**Selected passage**
+---+

PISCATAWAY, New Jersey (CNN) -- Researchers said Wednesday the first prosthetic hand that would allow amputees to move fingers independently could be ready for production in a year.

A Rutgers University research team is hailing as a breakthrough the new artificial hand designed to give amputees individual control over at least three fingers by using their original nerve pathways.

The prototype, which was demonstrated at the university Wednesday, allows so much control that one amputee has been able to play a keyboard with it.

"It's great," said Keith St. John, a 35-year-old geology student whose left hand was amputated after a machinery accident.

The new prosthetic hand was created 14 months ago by a team led by Rutgers biomedical professor Dr. William Craelius, who told reporters "for the first time we have people able to move multiple fingers by their own command."

"Each of the three amputees we've tested has been remarkable in their ability to control this," he said.

The device shatters the limits of existing technology by offering a broader range of movement. Current technology provides only one form of movement -- the ability to open and close a prosthesis by flexing a muscle.

+---+

**Material provided**
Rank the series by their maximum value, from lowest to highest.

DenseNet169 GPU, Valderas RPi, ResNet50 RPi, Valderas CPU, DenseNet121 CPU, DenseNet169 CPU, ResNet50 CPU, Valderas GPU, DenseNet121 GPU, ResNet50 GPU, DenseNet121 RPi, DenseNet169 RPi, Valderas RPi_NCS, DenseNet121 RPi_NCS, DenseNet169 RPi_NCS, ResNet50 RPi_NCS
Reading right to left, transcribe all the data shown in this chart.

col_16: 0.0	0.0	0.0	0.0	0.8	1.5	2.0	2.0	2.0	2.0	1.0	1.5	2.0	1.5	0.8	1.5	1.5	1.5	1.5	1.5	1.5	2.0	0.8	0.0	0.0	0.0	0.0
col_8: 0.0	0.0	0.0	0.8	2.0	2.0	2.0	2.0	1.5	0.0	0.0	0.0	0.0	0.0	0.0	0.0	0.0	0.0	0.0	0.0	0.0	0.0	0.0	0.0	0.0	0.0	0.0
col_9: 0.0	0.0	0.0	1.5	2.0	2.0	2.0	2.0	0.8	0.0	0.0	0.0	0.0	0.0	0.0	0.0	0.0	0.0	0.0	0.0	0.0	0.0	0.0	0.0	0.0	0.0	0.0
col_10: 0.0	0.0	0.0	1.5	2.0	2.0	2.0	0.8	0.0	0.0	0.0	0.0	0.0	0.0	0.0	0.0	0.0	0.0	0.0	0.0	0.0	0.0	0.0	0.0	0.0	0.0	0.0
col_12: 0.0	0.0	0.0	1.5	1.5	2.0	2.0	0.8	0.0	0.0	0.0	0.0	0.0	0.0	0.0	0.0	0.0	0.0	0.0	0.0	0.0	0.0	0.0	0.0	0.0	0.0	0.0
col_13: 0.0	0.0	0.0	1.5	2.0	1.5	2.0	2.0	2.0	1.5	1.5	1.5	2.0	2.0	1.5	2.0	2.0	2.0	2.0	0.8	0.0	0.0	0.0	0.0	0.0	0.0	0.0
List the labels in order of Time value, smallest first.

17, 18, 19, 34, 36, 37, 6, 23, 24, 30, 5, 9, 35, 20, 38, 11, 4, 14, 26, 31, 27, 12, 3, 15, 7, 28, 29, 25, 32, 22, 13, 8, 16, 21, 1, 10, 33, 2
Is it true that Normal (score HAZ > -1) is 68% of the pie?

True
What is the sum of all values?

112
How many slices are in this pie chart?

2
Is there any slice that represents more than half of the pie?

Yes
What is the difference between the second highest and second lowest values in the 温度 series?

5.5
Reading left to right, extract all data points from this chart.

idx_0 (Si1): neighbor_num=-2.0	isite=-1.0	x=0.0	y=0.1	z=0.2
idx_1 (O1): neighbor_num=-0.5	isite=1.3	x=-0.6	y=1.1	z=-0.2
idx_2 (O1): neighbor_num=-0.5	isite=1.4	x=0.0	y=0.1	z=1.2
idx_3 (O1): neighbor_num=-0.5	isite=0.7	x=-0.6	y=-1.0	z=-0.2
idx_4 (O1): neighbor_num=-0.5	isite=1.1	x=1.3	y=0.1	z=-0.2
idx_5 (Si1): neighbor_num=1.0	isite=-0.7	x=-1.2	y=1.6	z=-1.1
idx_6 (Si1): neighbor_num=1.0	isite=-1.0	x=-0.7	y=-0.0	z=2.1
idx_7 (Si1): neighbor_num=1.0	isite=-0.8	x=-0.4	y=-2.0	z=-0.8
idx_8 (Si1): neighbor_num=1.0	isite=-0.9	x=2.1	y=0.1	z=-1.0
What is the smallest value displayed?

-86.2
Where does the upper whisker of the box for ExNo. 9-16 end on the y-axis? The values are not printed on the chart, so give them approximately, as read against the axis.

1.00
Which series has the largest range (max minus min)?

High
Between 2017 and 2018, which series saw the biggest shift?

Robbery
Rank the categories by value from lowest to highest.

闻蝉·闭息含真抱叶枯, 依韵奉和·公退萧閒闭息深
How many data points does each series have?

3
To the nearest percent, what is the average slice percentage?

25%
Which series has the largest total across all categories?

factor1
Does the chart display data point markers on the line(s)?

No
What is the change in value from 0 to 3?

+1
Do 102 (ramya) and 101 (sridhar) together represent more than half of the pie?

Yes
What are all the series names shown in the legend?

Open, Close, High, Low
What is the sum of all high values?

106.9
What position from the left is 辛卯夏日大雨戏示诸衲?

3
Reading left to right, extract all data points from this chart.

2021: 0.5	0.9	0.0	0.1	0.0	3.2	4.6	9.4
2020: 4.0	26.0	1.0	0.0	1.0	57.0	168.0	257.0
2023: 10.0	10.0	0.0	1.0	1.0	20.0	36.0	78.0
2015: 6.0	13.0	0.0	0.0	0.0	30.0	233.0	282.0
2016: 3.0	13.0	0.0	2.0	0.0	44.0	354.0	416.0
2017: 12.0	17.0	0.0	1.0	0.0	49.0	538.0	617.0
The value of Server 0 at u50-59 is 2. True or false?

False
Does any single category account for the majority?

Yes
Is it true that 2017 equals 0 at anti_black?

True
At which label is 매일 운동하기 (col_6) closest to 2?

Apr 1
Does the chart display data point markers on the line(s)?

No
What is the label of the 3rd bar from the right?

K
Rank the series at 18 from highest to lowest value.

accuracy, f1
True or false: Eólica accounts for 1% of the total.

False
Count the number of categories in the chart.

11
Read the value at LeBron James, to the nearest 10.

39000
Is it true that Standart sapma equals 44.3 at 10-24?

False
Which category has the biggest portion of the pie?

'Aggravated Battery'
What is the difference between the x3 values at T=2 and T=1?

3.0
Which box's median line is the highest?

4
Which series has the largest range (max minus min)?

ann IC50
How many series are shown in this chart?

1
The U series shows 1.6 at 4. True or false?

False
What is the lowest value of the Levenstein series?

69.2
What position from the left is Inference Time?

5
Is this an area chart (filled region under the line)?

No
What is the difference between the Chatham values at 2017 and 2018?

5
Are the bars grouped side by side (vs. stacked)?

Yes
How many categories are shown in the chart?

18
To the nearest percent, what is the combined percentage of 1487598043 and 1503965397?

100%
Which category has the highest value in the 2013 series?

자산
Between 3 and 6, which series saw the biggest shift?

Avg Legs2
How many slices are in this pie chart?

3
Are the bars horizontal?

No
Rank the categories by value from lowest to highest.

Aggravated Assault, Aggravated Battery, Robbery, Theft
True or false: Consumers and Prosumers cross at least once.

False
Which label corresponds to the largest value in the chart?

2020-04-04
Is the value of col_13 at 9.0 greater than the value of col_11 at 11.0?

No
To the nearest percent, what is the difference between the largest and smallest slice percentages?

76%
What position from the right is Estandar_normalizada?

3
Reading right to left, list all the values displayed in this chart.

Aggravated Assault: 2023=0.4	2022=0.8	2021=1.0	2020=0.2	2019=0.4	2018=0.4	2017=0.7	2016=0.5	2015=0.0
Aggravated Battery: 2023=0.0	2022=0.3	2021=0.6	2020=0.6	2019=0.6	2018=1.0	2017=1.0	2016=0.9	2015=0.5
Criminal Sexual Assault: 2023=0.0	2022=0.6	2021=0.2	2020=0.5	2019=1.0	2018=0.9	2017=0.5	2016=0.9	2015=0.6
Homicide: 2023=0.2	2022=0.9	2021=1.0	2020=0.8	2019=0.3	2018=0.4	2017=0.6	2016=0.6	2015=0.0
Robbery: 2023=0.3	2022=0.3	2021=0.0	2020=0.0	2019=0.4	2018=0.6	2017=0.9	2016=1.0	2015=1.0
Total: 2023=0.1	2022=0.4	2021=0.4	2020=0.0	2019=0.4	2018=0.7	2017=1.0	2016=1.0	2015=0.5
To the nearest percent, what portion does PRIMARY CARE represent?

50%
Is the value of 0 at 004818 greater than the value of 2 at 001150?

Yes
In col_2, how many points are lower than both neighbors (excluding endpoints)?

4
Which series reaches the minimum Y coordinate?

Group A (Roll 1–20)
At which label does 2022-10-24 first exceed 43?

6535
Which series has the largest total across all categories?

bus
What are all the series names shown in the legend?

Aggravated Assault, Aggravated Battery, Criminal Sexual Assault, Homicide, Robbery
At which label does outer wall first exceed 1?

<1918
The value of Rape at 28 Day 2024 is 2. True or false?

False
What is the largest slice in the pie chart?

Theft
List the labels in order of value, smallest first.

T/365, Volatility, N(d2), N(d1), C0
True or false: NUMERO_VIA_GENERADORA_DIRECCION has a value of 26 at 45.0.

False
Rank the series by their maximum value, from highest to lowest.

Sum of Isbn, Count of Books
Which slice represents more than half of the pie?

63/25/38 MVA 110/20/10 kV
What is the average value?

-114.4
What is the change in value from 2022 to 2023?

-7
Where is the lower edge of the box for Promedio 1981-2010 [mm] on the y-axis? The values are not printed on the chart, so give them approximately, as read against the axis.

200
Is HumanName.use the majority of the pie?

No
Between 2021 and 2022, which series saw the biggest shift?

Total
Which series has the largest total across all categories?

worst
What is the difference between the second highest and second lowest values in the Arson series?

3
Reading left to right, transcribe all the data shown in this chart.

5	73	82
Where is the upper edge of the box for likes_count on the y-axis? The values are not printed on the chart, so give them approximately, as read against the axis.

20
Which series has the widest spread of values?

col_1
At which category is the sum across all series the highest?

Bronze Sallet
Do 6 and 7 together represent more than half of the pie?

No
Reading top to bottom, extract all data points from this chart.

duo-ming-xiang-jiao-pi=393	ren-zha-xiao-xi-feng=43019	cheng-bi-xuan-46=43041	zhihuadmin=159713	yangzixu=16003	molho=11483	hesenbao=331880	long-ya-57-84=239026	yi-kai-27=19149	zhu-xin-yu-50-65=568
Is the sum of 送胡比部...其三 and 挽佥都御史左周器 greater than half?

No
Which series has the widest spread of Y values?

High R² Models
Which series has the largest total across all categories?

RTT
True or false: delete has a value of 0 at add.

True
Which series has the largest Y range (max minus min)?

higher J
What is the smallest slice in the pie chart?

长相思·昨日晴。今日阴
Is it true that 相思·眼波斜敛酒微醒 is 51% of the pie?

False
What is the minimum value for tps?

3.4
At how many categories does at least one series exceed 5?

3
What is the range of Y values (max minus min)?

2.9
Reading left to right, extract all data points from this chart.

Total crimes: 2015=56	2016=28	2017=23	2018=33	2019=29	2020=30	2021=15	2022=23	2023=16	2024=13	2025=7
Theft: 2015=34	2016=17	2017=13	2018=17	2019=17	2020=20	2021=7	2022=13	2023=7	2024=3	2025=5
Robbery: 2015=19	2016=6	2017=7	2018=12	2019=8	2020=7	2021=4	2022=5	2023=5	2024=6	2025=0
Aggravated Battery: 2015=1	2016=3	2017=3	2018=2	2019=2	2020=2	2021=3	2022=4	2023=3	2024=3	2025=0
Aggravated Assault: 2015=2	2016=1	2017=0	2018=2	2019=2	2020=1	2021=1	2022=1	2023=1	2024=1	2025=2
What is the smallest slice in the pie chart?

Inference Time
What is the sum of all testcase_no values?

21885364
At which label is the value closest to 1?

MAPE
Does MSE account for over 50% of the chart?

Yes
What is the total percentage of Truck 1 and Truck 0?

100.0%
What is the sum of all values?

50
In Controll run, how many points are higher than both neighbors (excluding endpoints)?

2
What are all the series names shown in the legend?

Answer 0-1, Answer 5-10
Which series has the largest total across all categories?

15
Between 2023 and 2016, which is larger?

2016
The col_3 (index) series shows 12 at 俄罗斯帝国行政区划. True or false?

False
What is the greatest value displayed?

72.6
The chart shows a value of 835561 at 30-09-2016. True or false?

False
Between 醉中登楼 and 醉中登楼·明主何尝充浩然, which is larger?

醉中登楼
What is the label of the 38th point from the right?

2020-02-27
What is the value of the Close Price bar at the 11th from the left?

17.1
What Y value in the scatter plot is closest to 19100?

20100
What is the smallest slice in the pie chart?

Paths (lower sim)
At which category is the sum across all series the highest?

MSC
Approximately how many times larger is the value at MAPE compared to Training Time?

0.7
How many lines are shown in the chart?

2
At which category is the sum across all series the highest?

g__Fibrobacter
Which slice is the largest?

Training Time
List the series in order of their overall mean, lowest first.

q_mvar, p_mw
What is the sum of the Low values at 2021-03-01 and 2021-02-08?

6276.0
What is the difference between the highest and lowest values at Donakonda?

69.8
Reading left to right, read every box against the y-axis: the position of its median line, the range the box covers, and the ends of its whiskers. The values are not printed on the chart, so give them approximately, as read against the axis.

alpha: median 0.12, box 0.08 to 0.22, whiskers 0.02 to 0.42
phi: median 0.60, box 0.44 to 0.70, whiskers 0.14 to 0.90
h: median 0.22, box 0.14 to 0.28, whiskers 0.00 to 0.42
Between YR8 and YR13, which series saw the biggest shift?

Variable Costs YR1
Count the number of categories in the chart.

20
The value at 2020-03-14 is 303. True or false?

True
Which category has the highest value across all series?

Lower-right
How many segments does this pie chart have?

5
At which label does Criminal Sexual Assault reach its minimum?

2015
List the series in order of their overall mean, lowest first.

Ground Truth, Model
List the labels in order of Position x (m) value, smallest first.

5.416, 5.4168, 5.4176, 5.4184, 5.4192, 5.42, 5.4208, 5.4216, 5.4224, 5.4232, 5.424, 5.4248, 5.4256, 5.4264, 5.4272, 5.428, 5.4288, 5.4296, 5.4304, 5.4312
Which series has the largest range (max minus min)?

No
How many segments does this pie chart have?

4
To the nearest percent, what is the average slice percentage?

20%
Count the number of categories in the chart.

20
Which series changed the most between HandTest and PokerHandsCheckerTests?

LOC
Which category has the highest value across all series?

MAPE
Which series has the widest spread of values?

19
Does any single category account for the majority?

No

+---+

**What to produce**
Copy out the whole article above about the Rutgers prosthetic hand again, word for word, without changing anything.

**The completed task**
PISCATAWAY, New Jersey (CNN) -- Researchers said Wednesday the first prosthetic hand that would allow amputees to move fingers independently could be ready for production in a year.

A Rutgers University research team is hailing as a breakthrough the new artificial hand designed to give amputees individual control over at least three fingers by using their original nerve pathways.

The prototype, which was demonstrated at the university Wednesday, allows so much control that one amputee has been able to play a keyboard with it.

"It's great," said Keith St. John, a 35-year-old geology student whose left hand was amputated after a machinery accident.

The new prosthetic hand was created 14 months ago by a team led by Rutgers biomedical professor Dr. William Craelius, who told reporters "for the first time we have people able to move multiple fingers by their own command."

"Each of the three amputees we've tested has been remarkable in their ability to control this," he said.

The device shatters the limits of existing technology by offering a broader range of movement. Current technology provides only one form of movement -- the ability to open and close a prosthesis by flexing a muscle.